— What needs to be done —
Look for "heal" in the material below and show each line that contains it.

— Input for this task —
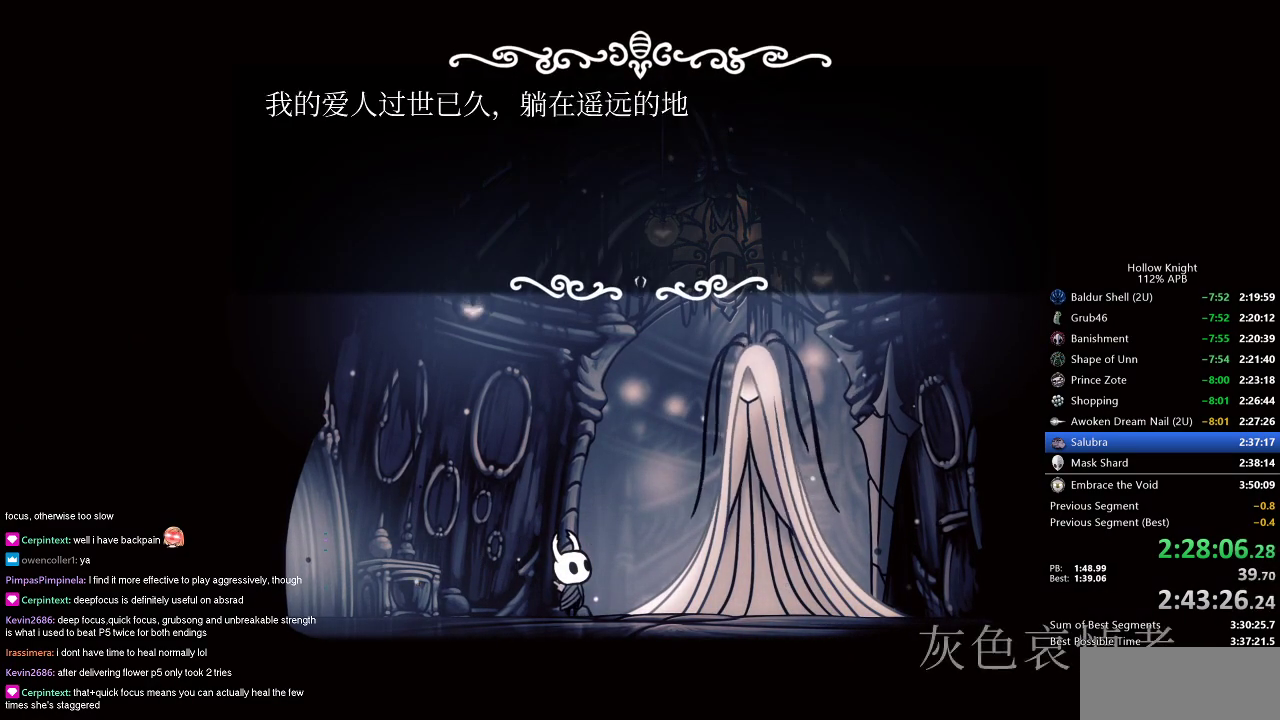
{"keys": ["dnail", "heal", "nail"], "events": [[17, "jump", "up"], [67, "heal", "up"], [67, "nail", "down"], [100, "heal", "down"], [100, "jump", "down"], [100, "nail", "up"], [150, "nail", "down"], [200, "heal", "up"], [200, "nail", "up"], [250, "heal", "down"], [250, "jump", "up"], [250, "nail", "down"], [283, "heal", "up"], [283, "jump", "down"], [283, "nail", "up"], [333, "heal", "down"], [333, "jump", "up"], [383, "jump", "down"], [383, "nail", "down"], [433, "heal", "up"], [433, "nail", "up"], [483, "heal", "down"], [483, "jump", "up"], [483, "nail", "down"]]}
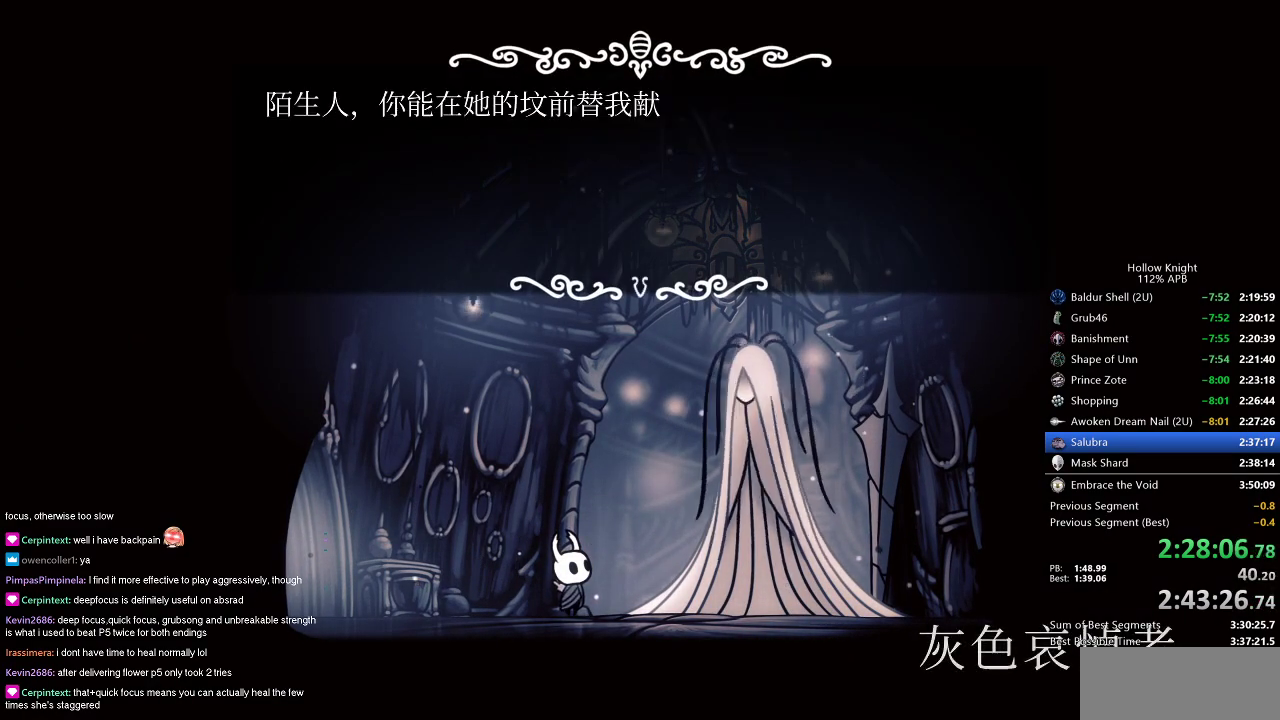
{"keys": ["heal"], "events": [[67, "heal", "up"], [67, "nail", "up"], [117, "heal", "down"], [117, "jump", "down"], [117, "nail", "down"], [167, "dnail", "up"], [167, "heal", "up"], [167, "nail", "up"], [217, "dnail", "down"], [267, "heal", "down"], [300, "heal", "up"], [300, "jump", "up"], [350, "nail", "down"], [400, "jump", "down"], [400, "nail", "up"], [450, "nail", "down"], [500, "dnail", "up"], [500, "heal", "down"], [500, "jump", "up"], [500, "nail", "up"]]}
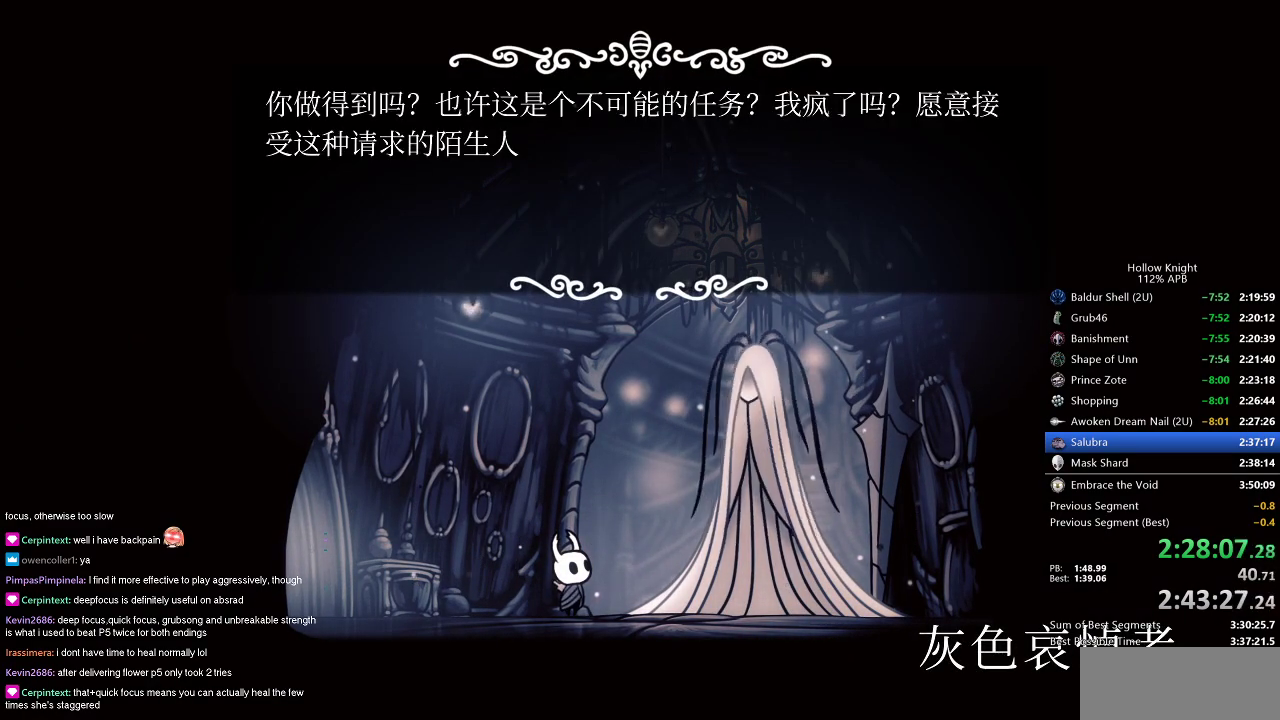
{"keys": ["dnail"], "events": [[50, "dnail", "down"], [50, "heal", "up"], [50, "nail", "down"], [83, "jump", "down"], [133, "dnail", "up"], [133, "heal", "down"], [133, "jump", "up"], [133, "nail", "up"], [183, "dnail", "down"], [183, "heal", "up"], [183, "jump", "down"], [183, "nail", "down"], [233, "heal", "down"], [233, "jump", "up"], [233, "nail", "up"], [317, "heal", "up"], [317, "jump", "down"], [367, "jump", "up"], [417, "jump", "down"], [417, "nail", "down"], [467, "jump", "up"], [467, "nail", "up"]]}
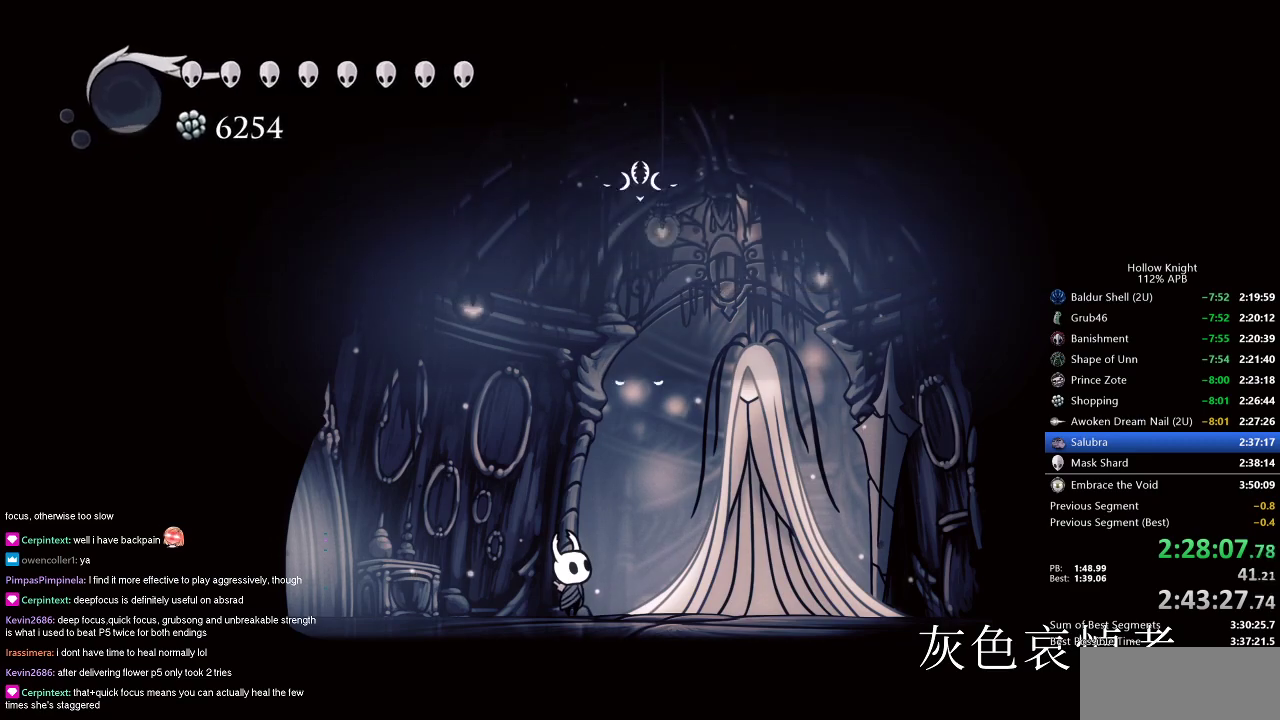
{"keys": [], "events": [[17, "nail", "down"], [50, "nail", "up"], [150, "jump", "down"], [150, "nail", "down"], [200, "dnail", "up"], [200, "jump", "up"], [200, "nail", "up"]]}
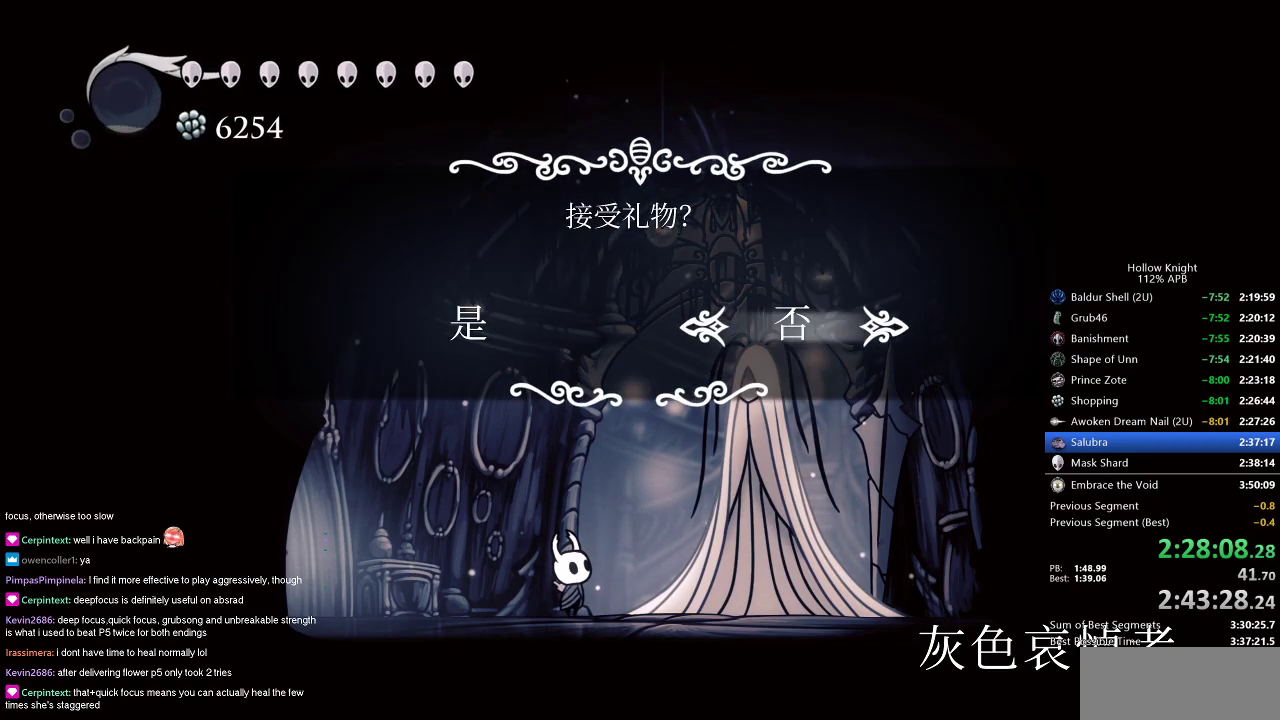
{"keys": [], "events": [[133, "left", "down"], [167, "jump", "down"], [167, "left", "up"], [217, "jump", "up"], [317, "jump", "down"], [350, "jump", "up"]]}
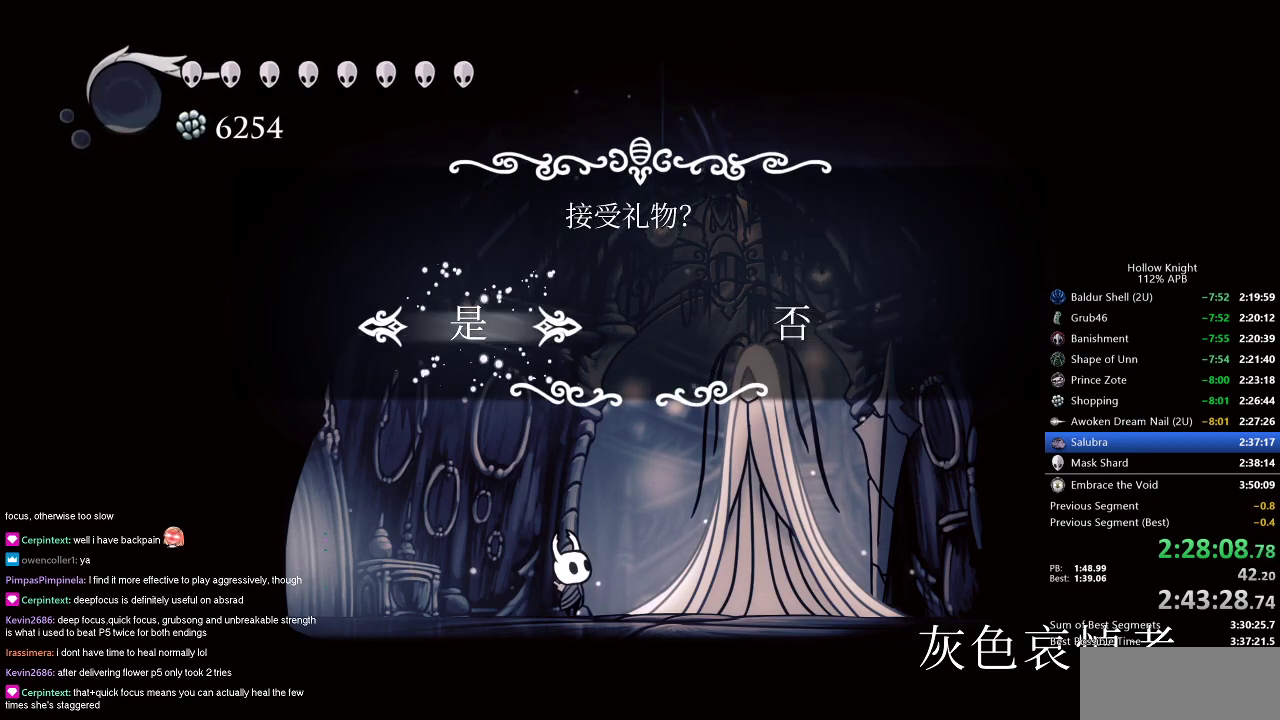
{"keys": ["jump"], "events": [[433, "jump", "down"]]}
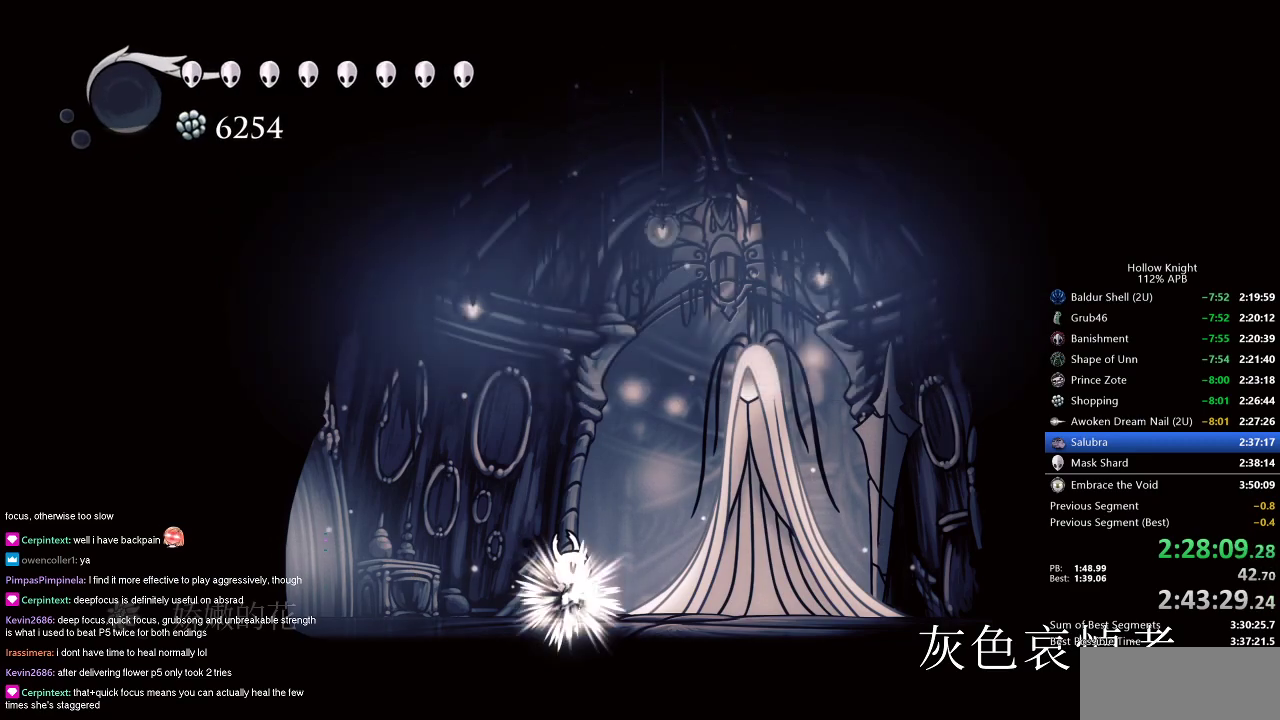
{"keys": [], "events": [[17, "jump", "up"], [100, "nail", "down"], [150, "nail", "up"]]}
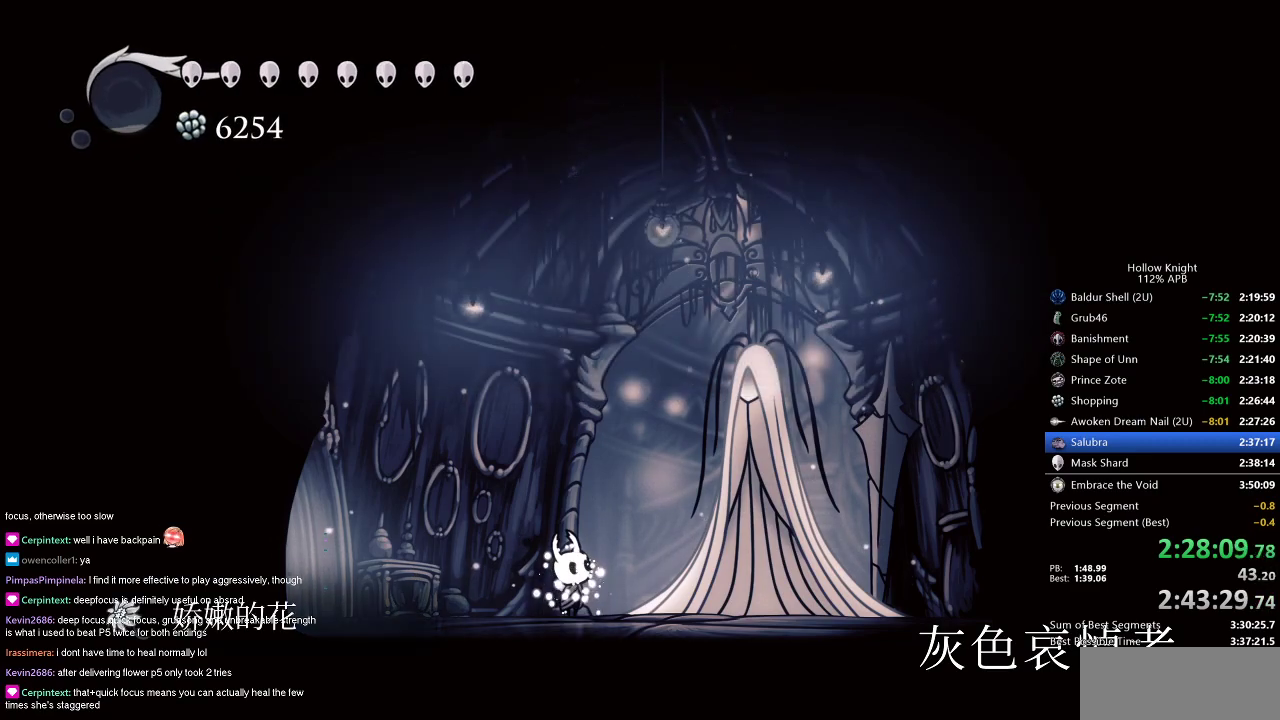
{"keys": ["dnail", "jump"], "events": [[400, "jump", "down"], [500, "dnail", "down"]]}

— Completed task —
{"keys": ["dnail", "heal", "nail"], "events": [[17, "jump", "up"], [67, "heal", "up"], [67, "nail", "down"], [100, "heal", "down"], [100, "jump", "down"], [100, "nail", "up"], [150, "nail", "down"], [200, "heal", "up"], [200, "nail", "up"], [250, "heal", "down"], [250, "jump", "up"], [250, "nail", "down"], [283, "heal", "up"], [283, "jump", "down"], [283, "nail", "up"], [333, "heal", "down"], [333, "jump", "up"], [383, "jump", "down"], [383, "nail", "down"], [433, "heal", "up"], [433, "nail", "up"], [483, "heal", "down"], [483, "jump", "up"], [483, "nail", "down"]]}
{"keys": ["heal"], "events": [[67, "heal", "up"], [67, "nail", "up"], [117, "heal", "down"], [117, "jump", "down"], [117, "nail", "down"], [167, "dnail", "up"], [167, "heal", "up"], [167, "nail", "up"], [217, "dnail", "down"], [267, "heal", "down"], [300, "heal", "up"], [300, "jump", "up"], [350, "nail", "down"], [400, "jump", "down"], [400, "nail", "up"], [450, "nail", "down"], [500, "dnail", "up"], [500, "heal", "down"], [500, "jump", "up"], [500, "nail", "up"]]}
{"keys": ["dnail"], "events": [[50, "dnail", "down"], [50, "heal", "up"], [50, "nail", "down"], [83, "jump", "down"], [133, "dnail", "up"], [133, "heal", "down"], [133, "jump", "up"], [133, "nail", "up"], [183, "dnail", "down"], [183, "heal", "up"], [183, "jump", "down"], [183, "nail", "down"], [233, "heal", "down"], [233, "jump", "up"], [233, "nail", "up"], [317, "heal", "up"], [317, "jump", "down"], [367, "jump", "up"], [417, "jump", "down"], [417, "nail", "down"], [467, "jump", "up"], [467, "nail", "up"]]}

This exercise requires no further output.